State lawyers this week slammed a suit seeking to block the Atlantic Yards mega-development as nothing but a “fishing expedition” designed to delay the imminent approval of the $4.2-billion project.
Empire State Development Corporation lawyer Douglas Krause called the lawsuit, which was filed last month by 10 residents and business owners who would be evicted to make room for Atlantic Yards, “without merit.”
At issue in the case is whether the state broke the law when it condemned private property for Bruce Ratner’s 16-tower, residential, office space, retail and arena project.
But with Atlantic Yards speeding towards final state approval before the end of the year, the plaintiffs are seeking access to thousands of pages of e-mails and other correspondence between defendants in the case, who include Mayor Bloomberg, Deputy Mayor Dan Doctoroff, Ratner, Forest City Ratner executives, Ratner’s college buddy, Gov. Pataki, and the state economic development officials who are shepherding the project.
With time running short, Matthew Brinckerhoff, the lawyer representing lead plaintiff and Develop Don’t Destroy Brooklyn spokesman Daniel Goldstein, called on the judges to expedite his request for access to the documents.
“It’s profoundly disturbing that public officials are resisting [public access] to information about a public project,” he said.
Calling his case a “fishing expedition” is the state’s way of claiming there is no evidence of wrongdoing, he added.
“But [we know] there is a mountain of evidence that this process has been and continues to be unconstitutional.”
If Brinckerhoff wins this bout of lawyerly hurly-burly, he could begin reviewing e-mails between defendants early next week.
Few legal experts thought that was likely.
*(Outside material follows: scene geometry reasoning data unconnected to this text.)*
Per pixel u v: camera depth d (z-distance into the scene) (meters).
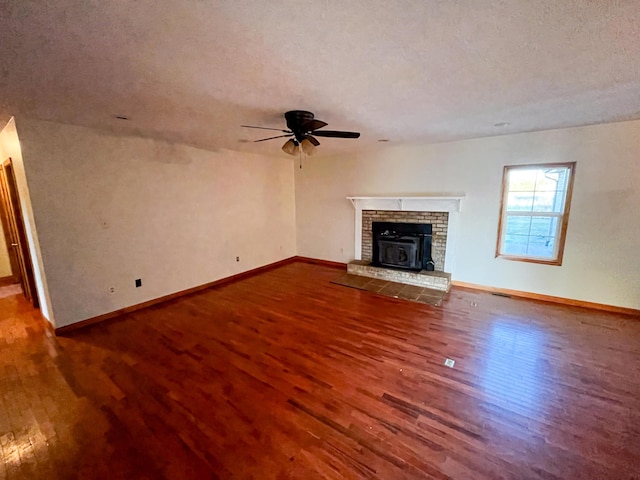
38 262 3.28
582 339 2.94
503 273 4.19
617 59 1.71
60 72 1.84
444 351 2.75
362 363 2.58
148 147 3.85
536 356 2.65
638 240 3.35
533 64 1.79
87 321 3.43
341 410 2.03
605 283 3.58
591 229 3.56
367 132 3.69
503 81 2.05
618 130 3.28
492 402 2.09
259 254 5.66
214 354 2.76
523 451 1.70
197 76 1.93
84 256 3.37
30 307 3.94
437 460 1.65
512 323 3.29
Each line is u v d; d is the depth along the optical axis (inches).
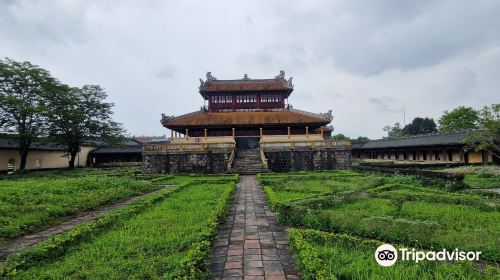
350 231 398.6
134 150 2472.9
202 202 641.0
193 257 294.2
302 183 948.6
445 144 1621.6
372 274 265.7
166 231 423.8
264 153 1472.7
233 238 409.7
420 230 362.9
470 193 724.7
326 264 290.8
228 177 1145.4
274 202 581.3
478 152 1550.2
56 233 459.8
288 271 300.8
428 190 747.4
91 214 587.5
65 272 300.5
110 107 1947.6
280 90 1966.0
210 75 2064.5
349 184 908.0
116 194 746.8
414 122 3132.4
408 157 2145.7
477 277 265.1
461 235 349.7
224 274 295.9
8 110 1430.9
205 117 1844.2
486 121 1188.5
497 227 413.7
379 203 593.6
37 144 1777.8
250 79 2066.9
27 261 318.0
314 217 450.0
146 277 289.4
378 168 1178.6
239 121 1763.0
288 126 1780.3
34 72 1517.0
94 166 2466.8
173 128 1775.3
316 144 1487.5
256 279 283.1
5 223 469.4
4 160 1685.5
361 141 2908.5
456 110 2322.8
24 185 799.1
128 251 350.6
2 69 1416.1
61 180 882.1
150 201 624.7
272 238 407.8
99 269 301.9
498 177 991.6
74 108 1780.3
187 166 1461.6
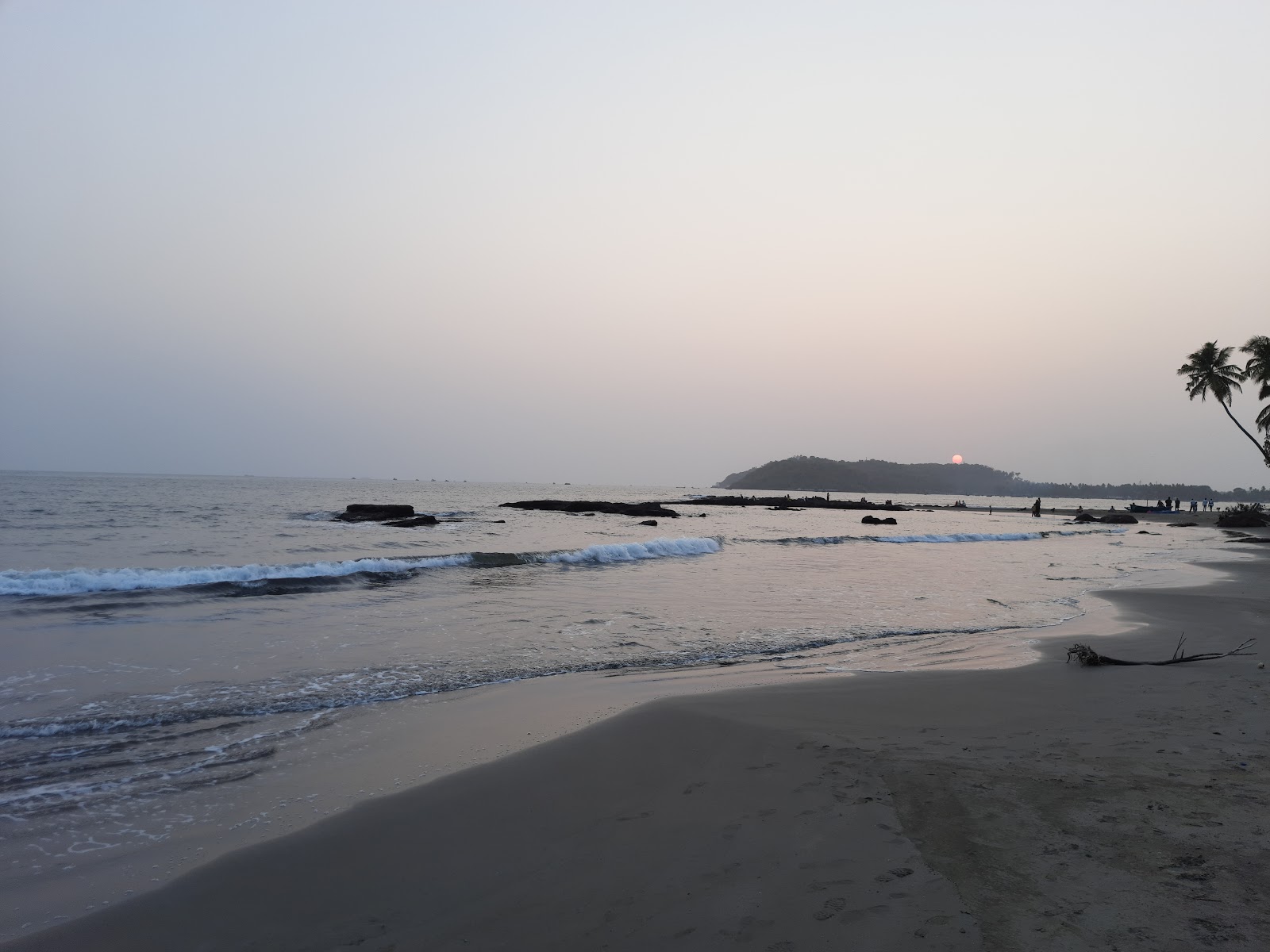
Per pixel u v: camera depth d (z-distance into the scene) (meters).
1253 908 3.12
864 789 4.86
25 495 65.19
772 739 6.12
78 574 14.72
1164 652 10.20
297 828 4.77
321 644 10.40
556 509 66.56
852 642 11.30
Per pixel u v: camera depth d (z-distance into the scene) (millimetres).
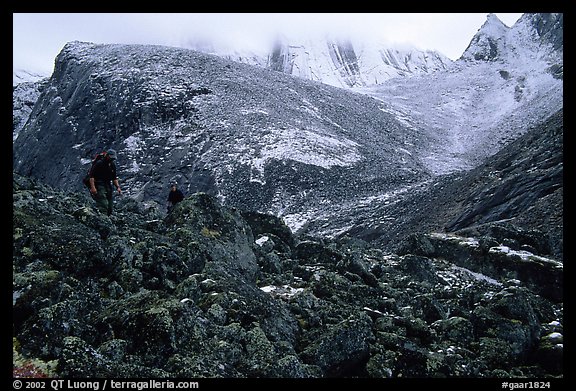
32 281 7078
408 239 19906
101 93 114438
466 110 173250
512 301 11781
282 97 124938
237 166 86875
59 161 102812
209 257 11211
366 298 11938
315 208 75125
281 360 7605
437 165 111312
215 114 104875
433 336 10562
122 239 9555
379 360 8914
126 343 6805
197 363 6746
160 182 86188
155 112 106125
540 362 10906
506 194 45156
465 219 45031
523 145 59031
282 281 12531
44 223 9336
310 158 92000
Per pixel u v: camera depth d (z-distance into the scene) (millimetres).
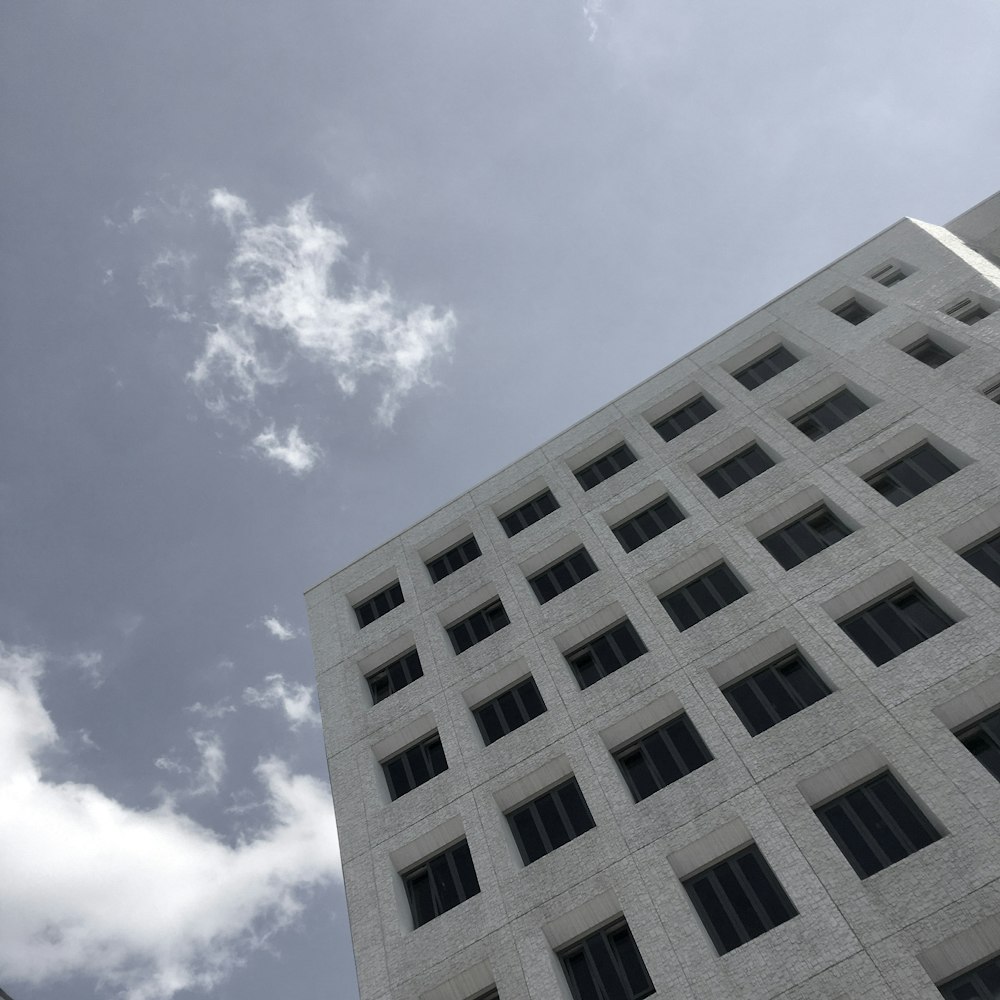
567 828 23375
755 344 34938
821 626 23250
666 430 34594
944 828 18172
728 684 24016
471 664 29438
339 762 28922
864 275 35094
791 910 18906
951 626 21609
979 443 24844
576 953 20672
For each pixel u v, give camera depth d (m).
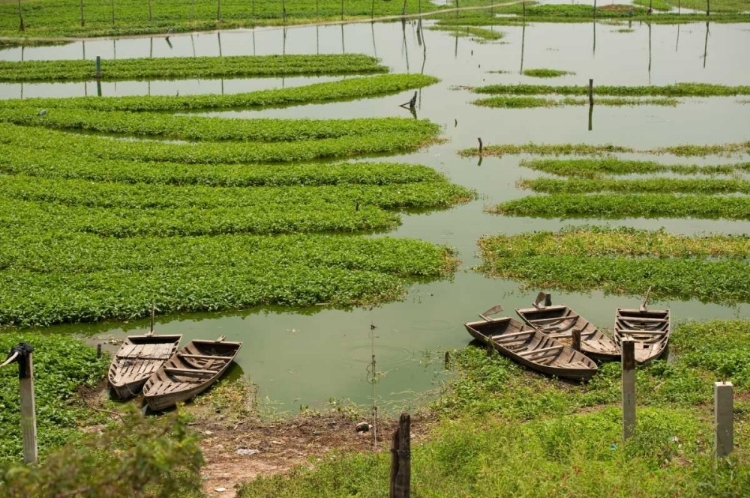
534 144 58.12
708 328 31.00
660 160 54.78
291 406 26.73
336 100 73.31
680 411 24.56
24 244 38.69
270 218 42.28
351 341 31.25
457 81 81.56
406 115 67.44
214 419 25.83
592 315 33.03
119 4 122.62
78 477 12.38
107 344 30.86
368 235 41.62
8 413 24.89
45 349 28.78
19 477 12.12
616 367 27.89
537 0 143.88
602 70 86.75
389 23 121.00
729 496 18.16
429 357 29.88
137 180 48.78
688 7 131.38
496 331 31.06
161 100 68.88
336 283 35.19
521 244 39.72
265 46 101.88
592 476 19.34
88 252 37.84
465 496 19.30
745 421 23.83
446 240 41.31
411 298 34.91
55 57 93.62
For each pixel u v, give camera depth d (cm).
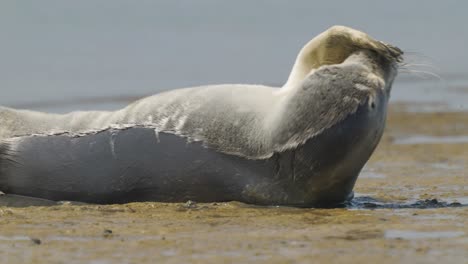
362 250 2600
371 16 12175
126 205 3388
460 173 4378
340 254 2556
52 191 3528
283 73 8994
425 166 4644
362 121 3167
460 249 2598
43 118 3584
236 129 3325
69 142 3491
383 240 2730
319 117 3188
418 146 5375
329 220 3086
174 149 3369
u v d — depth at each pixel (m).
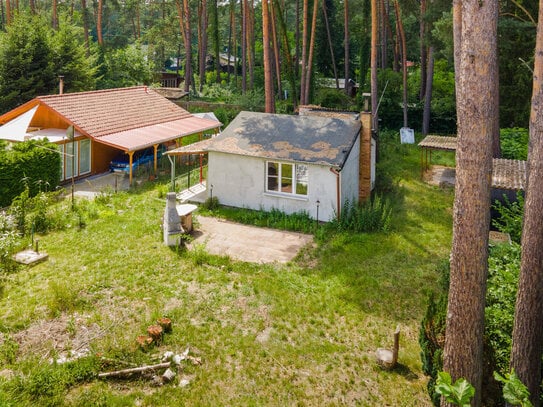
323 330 12.17
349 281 14.71
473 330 8.17
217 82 60.97
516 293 9.36
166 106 33.00
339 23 64.19
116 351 10.66
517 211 15.09
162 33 62.75
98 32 52.06
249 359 10.88
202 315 12.53
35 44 36.62
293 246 17.48
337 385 10.20
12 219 17.19
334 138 21.03
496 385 9.39
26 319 11.92
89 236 17.34
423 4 37.94
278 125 22.42
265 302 13.31
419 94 48.44
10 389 9.30
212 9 61.59
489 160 7.92
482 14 7.71
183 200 21.83
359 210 19.88
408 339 11.87
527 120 32.47
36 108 25.73
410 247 17.52
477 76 7.79
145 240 17.17
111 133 25.94
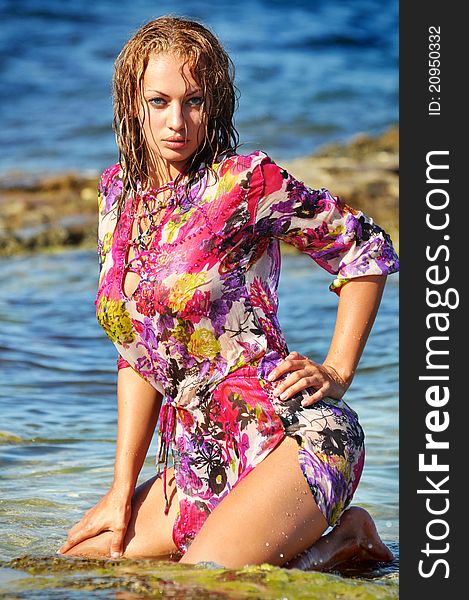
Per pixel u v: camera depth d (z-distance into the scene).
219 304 3.42
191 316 3.40
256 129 17.38
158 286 3.41
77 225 11.98
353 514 3.66
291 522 3.31
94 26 25.58
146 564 3.31
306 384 3.43
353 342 3.55
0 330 7.62
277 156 15.85
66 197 13.24
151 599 2.90
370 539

But others pointed out the value of such “fishing expeditions.” One informal dig through governmental “sent e-mail” boxes turned up a memo from Doctoroff to the Metropolitan Transportation Authority that revealed that the city would back only the Ratner plan, even though the MTA was considering an alternative.
The memo, sent just days before the public agency sold the Long Island Rail Road yards last year to the developer for $100 million less than the site’s appraised value, is included in Goldstein’s complaint as evidence that the state illegally favored Ratner over other developers.
That’s important, because the Supreme Court’s controversial “Kelo” ruling last year held that private property can only be condemned by the state after “careful consideration,” not collusion.
Brinckerhoff said documents like the Doctoroff memo would strengthen’s case — if they exist and if he can get them in time.
Any delay would extend the approval process into the administration of Eliot Spitzer, who supports the project, though not as vociferously as Pataki.
“If they discover something wrong or truly embarrassing, the political climate could be changed at a key moment,” said David Reiss, a Brooklyn Law School, who did not think the term “fishing expedition” was apt.
“They are looking for potentially important disclosures or some kind of smoking gun. The defendants are trying to prevent that from happening.”